# DIRECTIONS FOR THIS TASK
Look for the word "format" in the entries and copy each line where it appears.

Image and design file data
....
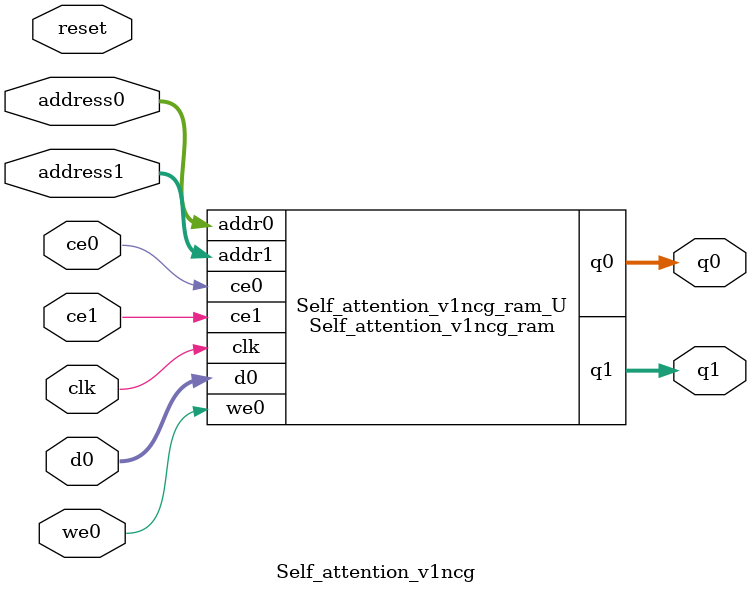
<source format=v>
`timescale 1 ns / 1 ps
module Self_attention_v1ncg_ram (addr0, ce0, d0, we0, q0, addr1, ce1, q1,  clk);

parameter DWIDTH = 24;
parameter AWIDTH = 8;
parameter MEM_SIZE = 144;

input[AWIDTH-1:0] addr0;
input ce0;
input[DWIDTH-1:0] d0;
input we0;
output reg[DWIDTH-1:0] q0;
input[AWIDTH-1:0] addr1;
input ce1;
output reg[DWIDTH-1:0] q1;
input clk;

(* ram_style = "block" *)reg [DWIDTH-1:0] ram[0:MEM_SIZE-1];




always @(posedge clk)  
begin 
    if (ce0) begin
        if (we0) 
            ram[addr0] <= d0; 
        q0 <= ram[addr0];
    end
end


always @(posedge clk)  
begin 
    if (ce1) begin
        q1 <= ram[addr1];
    end
end


endmodule

`timescale 1 ns / 1 ps
module Self_attention_v1ncg(
    reset,
    clk,
    address0,
    ce0,
    we0,
    d0,
    q0,
    address1,
    ce1,
    q1);

parameter DataWidth = 32'd24;
parameter AddressRange = 32'd144;
parameter AddressWidth = 32'd8;
input reset;
input clk;
input[AddressWidth - 1:0] address0;
input ce0;
input we0;
input[DataWidth - 1:0] d0;
output[DataWidth - 1:0] q0;
input[AddressWidth - 1:0] address1;
input ce1;
output[DataWidth - 1:0] q1;



Self_attention_v1ncg_ram Self_attention_v1ncg_ram_U(
    .clk( clk ),
    .addr0( address0 ),
    .ce0( ce0 ),
    .we0( we0 ),
    .d0( d0 ),
    .q0( q0 ),
    .addr1( address1 ),
    .ce1( ce1 ),
    .q1( q1 ));

endmodule


</source>
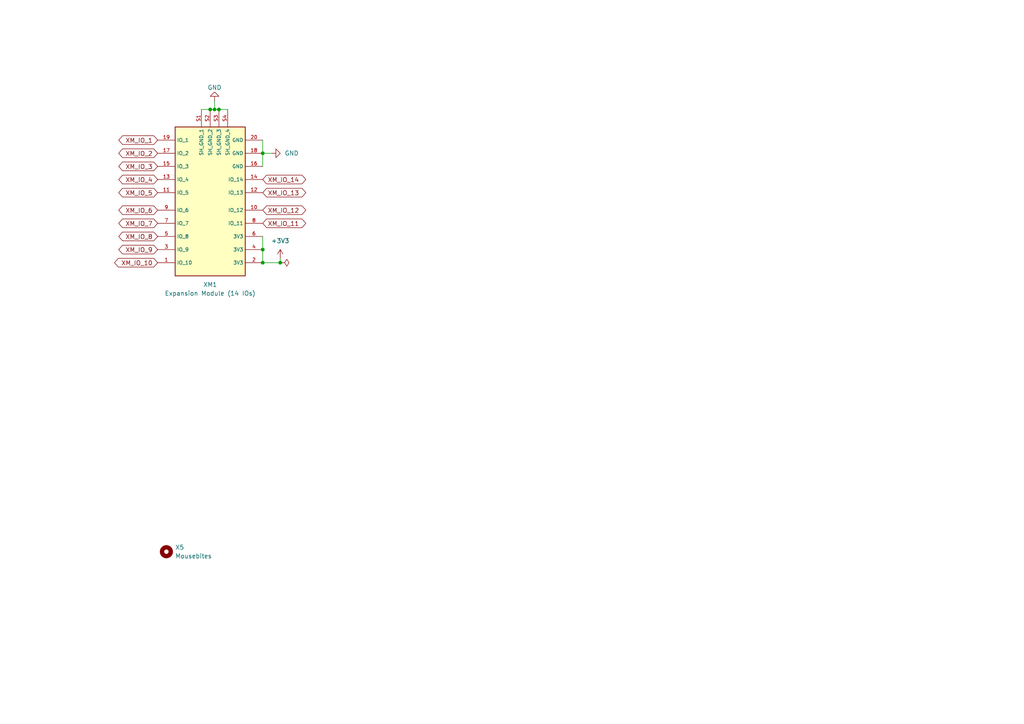
<source format=kicad_sch>
(kicad_sch
	(version 20231120)
	(generator "eeschema")
	(generator_version "8.0")
	(uuid "ba3b59af-3ddb-4424-861a-06155feea3fa")
	(paper "A4")
	
	(junction
		(at 76.2 44.45)
		(diameter 0)
		(color 0 0 0 0)
		(uuid "010b50ce-64ee-44a8-8486-37ad6df0c3fc")
	)
	(junction
		(at 62.23 31.75)
		(diameter 0)
		(color 0 0 0 0)
		(uuid "2fd4b42e-3fe4-4346-b373-959a55df3021")
	)
	(junction
		(at 63.5 31.75)
		(diameter 0)
		(color 0 0 0 0)
		(uuid "7f9f661d-3560-451a-adc9-04dfd699b412")
	)
	(junction
		(at 60.96 31.75)
		(diameter 0)
		(color 0 0 0 0)
		(uuid "958c03ae-2605-4702-bb6c-2a3851c36802")
	)
	(junction
		(at 76.2 76.2)
		(diameter 0)
		(color 0 0 0 0)
		(uuid "a386c182-0a32-47d5-a09d-7e3163e50bef")
	)
	(junction
		(at 81.28 76.2)
		(diameter 0)
		(color 0 0 0 0)
		(uuid "b5cb0f6c-c9d7-4df0-9c71-daa57594c7bf")
	)
	(junction
		(at 76.2 72.39)
		(diameter 0)
		(color 0 0 0 0)
		(uuid "dd6dc9f1-2579-4198-8fc4-d72094cc2536")
	)
	(wire
		(pts
			(xy 60.96 31.75) (xy 62.23 31.75)
		)
		(stroke
			(width 0)
			(type default)
		)
		(uuid "04ad8046-9315-4c89-8e45-f4628f70e136")
	)
	(wire
		(pts
			(xy 78.74 44.45) (xy 76.2 44.45)
		)
		(stroke
			(width 0)
			(type default)
		)
		(uuid "1db5660d-95b9-4eb5-b7aa-f348da572b62")
	)
	(wire
		(pts
			(xy 76.2 72.39) (xy 76.2 76.2)
		)
		(stroke
			(width 0)
			(type default)
		)
		(uuid "27da5574-68b9-4324-950b-c2b931d61574")
	)
	(wire
		(pts
			(xy 81.28 76.2) (xy 81.28 74.93)
		)
		(stroke
			(width 0)
			(type default)
		)
		(uuid "577c42c6-bc8b-48b5-a4de-0a67fc42543e")
	)
	(wire
		(pts
			(xy 58.42 31.75) (xy 60.96 31.75)
		)
		(stroke
			(width 0)
			(type default)
		)
		(uuid "5adba123-e7d9-4000-9d1f-2380d55b4abb")
	)
	(wire
		(pts
			(xy 63.5 31.75) (xy 66.04 31.75)
		)
		(stroke
			(width 0)
			(type default)
		)
		(uuid "a2be2f23-2305-4298-ad37-e3e61869f309")
	)
	(wire
		(pts
			(xy 62.23 31.75) (xy 63.5 31.75)
		)
		(stroke
			(width 0)
			(type default)
		)
		(uuid "ae421a9f-5055-436a-afc8-a6437941f506")
	)
	(wire
		(pts
			(xy 81.28 76.2) (xy 76.2 76.2)
		)
		(stroke
			(width 0)
			(type default)
		)
		(uuid "bb1382c4-de6e-436f-8b92-357498c0d685")
	)
	(wire
		(pts
			(xy 62.23 29.21) (xy 62.23 31.75)
		)
		(stroke
			(width 0)
			(type default)
		)
		(uuid "d3f28047-79c7-4779-920b-4da05d144c6d")
	)
	(wire
		(pts
			(xy 76.2 48.26) (xy 76.2 44.45)
		)
		(stroke
			(width 0)
			(type default)
		)
		(uuid "d8a582b3-99f4-4797-8e38-82cd8f196b9a")
	)
	(wire
		(pts
			(xy 76.2 68.58) (xy 76.2 72.39)
		)
		(stroke
			(width 0)
			(type default)
		)
		(uuid "db52f726-3015-46c8-8417-844a9286e298")
	)
	(wire
		(pts
			(xy 76.2 44.45) (xy 76.2 40.64)
		)
		(stroke
			(width 0)
			(type default)
		)
		(uuid "f269d8e8-a2c4-4a93-89ea-d80a36b5cbbd")
	)
	(global_label "XM_IO_6"
		(shape bidirectional)
		(at 45.72 60.96 180)
		(fields_autoplaced yes)
		(effects
			(font
				(size 1.27 1.27)
			)
			(justify right)
		)
		(uuid "05dbc303-b51e-46b2-b5e9-e4043cd80f84")
		(property "Intersheetrefs" "${INTERSHEET_REFS}"
			(at 33.8826 60.96 0)
			(effects
				(font
					(size 1.27 1.27)
				)
				(justify right)
				(hide yes)
			)
		)
	)
	(global_label "XM_IO_14"
		(shape bidirectional)
		(at 76.2 52.07 0)
		(fields_autoplaced yes)
		(effects
			(font
				(size 1.27 1.27)
			)
			(justify left)
		)
		(uuid "0b159ee2-37b6-4ffe-8fad-d39b5f819b4d")
		(property "Intersheetrefs" "${INTERSHEET_REFS}"
			(at 89.2469 52.07 0)
			(effects
				(font
					(size 1.27 1.27)
				)
				(justify left)
				(hide yes)
			)
		)
	)
	(global_label "XM_IO_12"
		(shape bidirectional)
		(at 76.2 60.96 0)
		(fields_autoplaced yes)
		(effects
			(font
				(size 1.27 1.27)
			)
			(justify left)
		)
		(uuid "144738d9-11be-4a79-9082-0c03b2adf7a3")
		(property "Intersheetrefs" "${INTERSHEET_REFS}"
			(at 89.2469 60.96 0)
			(effects
				(font
					(size 1.27 1.27)
				)
				(justify left)
				(hide yes)
			)
		)
	)
	(global_label "XM_IO_5"
		(shape bidirectional)
		(at 45.72 55.88 180)
		(fields_autoplaced yes)
		(effects
			(font
				(size 1.27 1.27)
			)
			(justify right)
		)
		(uuid "168bc4dc-7cd8-438a-9fae-94ecebf4ebff")
		(property "Intersheetrefs" "${INTERSHEET_REFS}"
			(at 33.8826 55.88 0)
			(effects
				(font
					(size 1.27 1.27)
				)
				(justify right)
				(hide yes)
			)
		)
	)
	(global_label "XM_IO_4"
		(shape bidirectional)
		(at 45.72 52.07 180)
		(fields_autoplaced yes)
		(effects
			(font
				(size 1.27 1.27)
			)
			(justify right)
		)
		(uuid "1e121568-f11a-4ae1-8cc3-85ada2b26370")
		(property "Intersheetrefs" "${INTERSHEET_REFS}"
			(at 33.8826 52.07 0)
			(effects
				(font
					(size 1.27 1.27)
				)
				(justify right)
				(hide yes)
			)
		)
	)
	(global_label "XM_IO_13"
		(shape bidirectional)
		(at 76.2 55.88 0)
		(fields_autoplaced yes)
		(effects
			(font
				(size 1.27 1.27)
			)
			(justify left)
		)
		(uuid "28679639-657f-449c-98ce-37b05b560250")
		(property "Intersheetrefs" "${INTERSHEET_REFS}"
			(at 89.2469 55.88 0)
			(effects
				(font
					(size 1.27 1.27)
				)
				(justify left)
				(hide yes)
			)
		)
	)
	(global_label "XM_IO_1"
		(shape bidirectional)
		(at 45.72 40.64 180)
		(fields_autoplaced yes)
		(effects
			(font
				(size 1.27 1.27)
			)
			(justify right)
		)
		(uuid "3247617b-d36f-44e3-935b-8e3e2fbc033c")
		(property "Intersheetrefs" "${INTERSHEET_REFS}"
			(at 33.8826 40.64 0)
			(effects
				(font
					(size 1.27 1.27)
				)
				(justify right)
				(hide yes)
			)
		)
	)
	(global_label "XM_IO_7"
		(shape bidirectional)
		(at 45.72 64.77 180)
		(fields_autoplaced yes)
		(effects
			(font
				(size 1.27 1.27)
			)
			(justify right)
		)
		(uuid "63f2aa1b-dee0-4564-b4c0-d4cf671d5240")
		(property "Intersheetrefs" "${INTERSHEET_REFS}"
			(at 33.8826 64.77 0)
			(effects
				(font
					(size 1.27 1.27)
				)
				(justify right)
				(hide yes)
			)
		)
	)
	(global_label "XM_IO_9"
		(shape bidirectional)
		(at 45.72 72.39 180)
		(fields_autoplaced yes)
		(effects
			(font
				(size 1.27 1.27)
			)
			(justify right)
		)
		(uuid "657aa7d7-b6a1-4a9f-bae9-1bb5afdd4dc5")
		(property "Intersheetrefs" "${INTERSHEET_REFS}"
			(at 33.8826 72.39 0)
			(effects
				(font
					(size 1.27 1.27)
				)
				(justify right)
				(hide yes)
			)
		)
	)
	(global_label "XM_IO_11"
		(shape bidirectional)
		(at 76.2 64.77 0)
		(fields_autoplaced yes)
		(effects
			(font
				(size 1.27 1.27)
			)
			(justify left)
		)
		(uuid "92d2e98d-b6b9-48a8-9e1c-2c381a96dfc1")
		(property "Intersheetrefs" "${INTERSHEET_REFS}"
			(at 89.2469 64.77 0)
			(effects
				(font
					(size 1.27 1.27)
				)
				(justify left)
				(hide yes)
			)
		)
	)
	(global_label "XM_IO_2"
		(shape bidirectional)
		(at 45.72 44.45 180)
		(fields_autoplaced yes)
		(effects
			(font
				(size 1.27 1.27)
			)
			(justify right)
		)
		(uuid "bda95ece-023f-4a67-a289-443b6f19dbfd")
		(property "Intersheetrefs" "${INTERSHEET_REFS}"
			(at 33.8826 44.45 0)
			(effects
				(font
					(size 1.27 1.27)
				)
				(justify right)
				(hide yes)
			)
		)
	)
	(global_label "XM_IO_3"
		(shape bidirectional)
		(at 45.72 48.26 180)
		(fields_autoplaced yes)
		(effects
			(font
				(size 1.27 1.27)
			)
			(justify right)
		)
		(uuid "e3ee381d-e428-479a-bd0f-11d1b1eb44cd")
		(property "Intersheetrefs" "${INTERSHEET_REFS}"
			(at 33.8826 48.26 0)
			(effects
				(font
					(size 1.27 1.27)
				)
				(justify right)
				(hide yes)
			)
		)
	)
	(global_label "XM_IO_10"
		(shape bidirectional)
		(at 45.72 76.2 180)
		(fields_autoplaced yes)
		(effects
			(font
				(size 1.27 1.27)
			)
			(justify right)
		)
		(uuid "f3266e98-8662-4f95-b740-f0dc8b07a047")
		(property "Intersheetrefs" "${INTERSHEET_REFS}"
			(at 32.6731 76.2 0)
			(effects
				(font
					(size 1.27 1.27)
				)
				(justify right)
				(hide yes)
			)
		)
	)
	(global_label "XM_IO_8"
		(shape bidirectional)
		(at 45.72 68.58 180)
		(fields_autoplaced yes)
		(effects
			(font
				(size 1.27 1.27)
			)
			(justify right)
		)
		(uuid "f5994431-071b-4217-893a-f5a11abdf98f")
		(property "Intersheetrefs" "${INTERSHEET_REFS}"
			(at 33.8826 68.58 0)
			(effects
				(font
					(size 1.27 1.27)
				)
				(justify right)
				(hide yes)
			)
		)
	)
	(symbol
		(lib_id "power:GND")
		(at 62.23 29.21 0)
		(mirror x)
		(unit 1)
		(exclude_from_sim no)
		(in_bom yes)
		(on_board yes)
		(dnp no)
		(uuid "24de3060-c84c-4659-a3ee-adf313b44a84")
		(property "Reference" "#PWR07"
			(at 62.23 22.86 0)
			(effects
				(font
					(size 1.27 1.27)
				)
				(hide yes)
			)
		)
		(property "Value" "GND"
			(at 62.23 25.4 0)
			(effects
				(font
					(size 1.27 1.27)
				)
			)
		)
		(property "Footprint" ""
			(at 62.23 29.21 0)
			(effects
				(font
					(size 1.27 1.27)
				)
				(hide yes)
			)
		)
		(property "Datasheet" ""
			(at 62.23 29.21 0)
			(effects
				(font
					(size 1.27 1.27)
				)
				(hide yes)
			)
		)
		(property "Description" "Power symbol creates a global label with name \"GND\" , ground"
			(at 62.23 29.21 0)
			(effects
				(font
					(size 1.27 1.27)
				)
				(hide yes)
			)
		)
		(pin "1"
			(uuid "cb8af2ad-92ab-4522-be86-a4e06721651a")
		)
		(instances
			(project "xm-usb-host"
				(path "/ba3b59af-3ddb-4424-861a-06155feea3fa"
					(reference "#PWR07")
					(unit 1)
				)
			)
		)
	)
	(symbol
		(lib_id "xm:XM14_Expansion_Module_Plug")
		(at 62.23 58.42 90)
		(unit 1)
		(exclude_from_sim no)
		(in_bom yes)
		(on_board yes)
		(dnp no)
		(fields_autoplaced yes)
		(uuid "890bb047-125c-40f2-a4cf-6539975044ae")
		(property "Reference" "XM1"
			(at 60.96 82.55 90)
			(effects
				(font
					(size 1.27 1.27)
				)
			)
		)
		(property "Value" "Expansion Module (14 IOs)"
			(at 60.96 85.09 90)
			(effects
				(font
					(size 1.27 1.27)
				)
			)
		)
		(property "Footprint" "XM:XM14_Expansion_Module_Plug_And_Holes"
			(at 85.09 58.42 0)
			(effects
				(font
					(size 1.27 1.27)
				)
				(hide yes)
			)
		)
		(property "Datasheet" "https://www.hirose.com/en/product/document?clcode=&productname=&series=DF40&documenttype=Catalog&lang=en&documentid=en_DF40_CAT"
			(at 92.202 58.166 0)
			(effects
				(font
					(size 1.27 1.27)
				)
				(hide yes)
			)
		)
		(property "Description" "Goelzer Compute Module Expansion Module (XM)"
			(at 83.312 57.15 0)
			(effects
				(font
					(size 1.27 1.27)
				)
				(hide yes)
			)
		)
		(property "Mfgr" "Hirose"
			(at 90.424 58.42 0)
			(effects
				(font
					(size 1.27 1.27)
				)
				(hide yes)
			)
		)
		(property "MPN" "DF40C-20DP-0.4V(51)"
			(at 96.266 56.896 0)
			(effects
				(font
					(size 1.27 1.27)
				)
				(hide yes)
			)
		)
		(property "Digikey" "https://www.digikey.com/en/products/detail/hirose-electric-co-ltd/df40c-20dp-0-4v-51/1969479"
			(at 94.742 53.594 0)
			(effects
				(font
					(size 1.27 1.27)
				)
				(hide yes)
			)
		)
		(pin "1"
			(uuid "47b1a7d8-3991-427e-8088-9e11864dcbe5")
		)
		(pin "8"
			(uuid "8a602207-06ad-49d9-ad0a-cf6ca3f329de")
		)
		(pin "14"
			(uuid "15be264a-901a-4a40-882a-009f556643ca")
		)
		(pin "10"
			(uuid "faa66ac4-c059-4b51-9c5a-0fa5412f9982")
		)
		(pin "13"
			(uuid "4d44bd8d-aa25-42a5-8d1b-60fdef66bd97")
		)
		(pin "12"
			(uuid "3eb12870-a0ed-49ed-93ec-98ac481d3750")
		)
		(pin "15"
			(uuid "c92875df-d1d0-4a5f-b352-102613e9e7a8")
		)
		(pin "11"
			(uuid "db424ca5-4724-4b8c-8db9-51fc31580256")
		)
		(pin "3"
			(uuid "34e9d28c-4dcf-452d-9581-4e108c5e556b")
		)
		(pin "20"
			(uuid "644cfa84-80b4-41ee-9c3d-ba21ef914c95")
		)
		(pin "6"
			(uuid "b80b4be3-36ab-40f2-898b-083f685aa73f")
		)
		(pin "7"
			(uuid "d562706b-ec56-453d-a46e-450d5b36a044")
		)
		(pin "5"
			(uuid "b3e26ba8-836a-4041-98a0-a2981091cee1")
		)
		(pin "4"
			(uuid "7866fe46-d63c-49e7-9e7d-988cdf5e5c32")
		)
		(pin "19"
			(uuid "c2903e16-0c7c-4bd0-9a79-952f798b7a23")
		)
		(pin "18"
			(uuid "1a1e2f63-69b3-43dd-982b-fc37102e19c8")
		)
		(pin "16"
			(uuid "879fa325-c1df-448c-a469-b1b06721896d")
		)
		(pin "17"
			(uuid "47ba6edf-1dbb-4779-9b34-0080a725440a")
		)
		(pin "2"
			(uuid "c0f6822e-7e2e-40cf-a33a-de439e886dea")
		)
		(pin "S2"
			(uuid "95eb1539-ace7-485c-9650-aa3bd1c076de")
		)
		(pin "9"
			(uuid "aab98ea0-b9de-4c64-b1f9-2570492886fd")
		)
		(pin "S1"
			(uuid "54160152-b7b6-4444-8b9c-f87d3016d79e")
		)
		(pin "S3"
			(uuid "ef6fce6f-c538-4302-bf24-5d7fe9984da6")
		)
		(pin "S4"
			(uuid "a204ff78-5351-4f94-8bdf-cd3462ce1bd5")
		)
		(instances
			(project "xm-usb-host"
				(path "/ba3b59af-3ddb-4424-861a-06155feea3fa"
					(reference "XM1")
					(unit 1)
				)
			)
		)
	)
	(symbol
		(lib_id "Mechanical:MountingHole")
		(at 48.26 160.02 0)
		(unit 1)
		(exclude_from_sim yes)
		(in_bom no)
		(on_board yes)
		(dnp no)
		(fields_autoplaced yes)
		(uuid "9e84e9d5-4c72-447c-b571-eebbb987389f")
		(property "Reference" "X5"
			(at 50.8 158.7499 0)
			(effects
				(font
					(size 1.27 1.27)
				)
				(justify left)
			)
		)
		(property "Value" "Mousebites"
			(at 50.8 161.2899 0)
			(effects
				(font
					(size 1.27 1.27)
				)
				(justify left)
			)
		)
		(property "Footprint" "Mousebites:mouse-bite-2.54mm-slot"
			(at 48.26 160.02 0)
			(effects
				(font
					(size 1.27 1.27)
				)
				(hide yes)
			)
		)
		(property "Datasheet" "~"
			(at 48.26 160.02 0)
			(effects
				(font
					(size 1.27 1.27)
				)
				(hide yes)
			)
		)
		(property "Description" "Mouse bites for board break"
			(at 48.26 160.02 0)
			(effects
				(font
					(size 1.27 1.27)
				)
				(hide yes)
			)
		)
		(instances
			(project "xm-usb-host"
				(path "/ba3b59af-3ddb-4424-861a-06155feea3fa"
					(reference "X5")
					(unit 1)
				)
			)
		)
	)
	(symbol
		(lib_id "power:GND")
		(at 78.74 44.45 90)
		(mirror x)
		(unit 1)
		(exclude_from_sim no)
		(in_bom yes)
		(on_board yes)
		(dnp no)
		(fields_autoplaced yes)
		(uuid "bd80bc5e-e2ab-4e99-9cd0-0ec8f4641c87")
		(property "Reference" "#PWR03"
			(at 85.09 44.45 0)
			(effects
				(font
					(size 1.27 1.27)
				)
				(hide yes)
			)
		)
		(property "Value" "GND"
			(at 82.55 44.4501 90)
			(effects
				(font
					(size 1.27 1.27)
				)
				(justify right)
			)
		)
		(property "Footprint" ""
			(at 78.74 44.45 0)
			(effects
				(font
					(size 1.27 1.27)
				)
				(hide yes)
			)
		)
		(property "Datasheet" ""
			(at 78.74 44.45 0)
			(effects
				(font
					(size 1.27 1.27)
				)
				(hide yes)
			)
		)
		(property "Description" "Power symbol creates a global label with name \"GND\" , ground"
			(at 78.74 44.45 0)
			(effects
				(font
					(size 1.27 1.27)
				)
				(hide yes)
			)
		)
		(pin "1"
			(uuid "153d31c2-3fab-4218-96e2-35bf5994e209")
		)
		(instances
			(project "xm-usb-host"
				(path "/ba3b59af-3ddb-4424-861a-06155feea3fa"
					(reference "#PWR03")
					(unit 1)
				)
			)
		)
	)
	(symbol
		(lib_id "power:PWR_FLAG")
		(at 81.28 76.2 270)
		(unit 1)
		(exclude_from_sim no)
		(in_bom yes)
		(on_board yes)
		(dnp no)
		(fields_autoplaced yes)
		(uuid "c97b1012-600a-468a-9e23-7bf2a28bf0b1")
		(property "Reference" "#FLG02"
			(at 83.185 76.2 0)
			(effects
				(font
					(size 1.27 1.27)
				)
				(hide yes)
			)
		)
		(property "Value" "PWR_FLAG"
			(at 85.09 76.1999 90)
			(effects
				(font
					(size 1.27 1.27)
				)
				(justify left)
				(hide yes)
			)
		)
		(property "Footprint" ""
			(at 81.28 76.2 0)
			(effects
				(font
					(size 1.27 1.27)
				)
				(hide yes)
			)
		)
		(property "Datasheet" "~"
			(at 81.28 76.2 0)
			(effects
				(font
					(size 1.27 1.27)
				)
				(hide yes)
			)
		)
		(property "Description" "Special symbol for telling ERC where power comes from"
			(at 81.28 76.2 0)
			(effects
				(font
					(size 1.27 1.27)
				)
				(hide yes)
			)
		)
		(pin "1"
			(uuid "939c48b0-0616-4342-bb81-48b5833c25d5")
		)
		(instances
			(project "xm-usb-host"
				(path "/ba3b59af-3ddb-4424-861a-06155feea3fa"
					(reference "#FLG02")
					(unit 1)
				)
			)
		)
	)
	(symbol
		(lib_id "power:+3V3")
		(at 81.28 74.93 0)
		(unit 1)
		(exclude_from_sim no)
		(in_bom yes)
		(on_board yes)
		(dnp no)
		(fields_autoplaced yes)
		(uuid "da0dcd0a-1d58-4a53-9704-8e5ede7ac487")
		(property "Reference" "#PWR06"
			(at 81.28 78.74 0)
			(effects
				(font
					(size 1.27 1.27)
				)
				(hide yes)
			)
		)
		(property "Value" "+3V3"
			(at 81.28 69.85 0)
			(effects
				(font
					(size 1.27 1.27)
				)
			)
		)
		(property "Footprint" ""
			(at 81.28 74.93 0)
			(effects
				(font
					(size 1.27 1.27)
				)
				(hide yes)
			)
		)
		(property "Datasheet" ""
			(at 81.28 74.93 0)
			(effects
				(font
					(size 1.27 1.27)
				)
				(hide yes)
			)
		)
		(property "Description" "Power symbol creates a global label with name \"+3V3\""
			(at 81.28 74.93 0)
			(effects
				(font
					(size 1.27 1.27)
				)
				(hide yes)
			)
		)
		(pin "1"
			(uuid "3b088893-c46a-46f1-b522-3cdfaa7e850a")
		)
		(instances
			(project "xm-usb-host"
				(path "/ba3b59af-3ddb-4424-861a-06155feea3fa"
					(reference "#PWR06")
					(unit 1)
				)
			)
		)
	)
	(sheet_instances
		(path "/"
			(page "1")
		)
	)
)
</source>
....
# FINAL ANSWER
<source format=v>
<source format=kicad_sch>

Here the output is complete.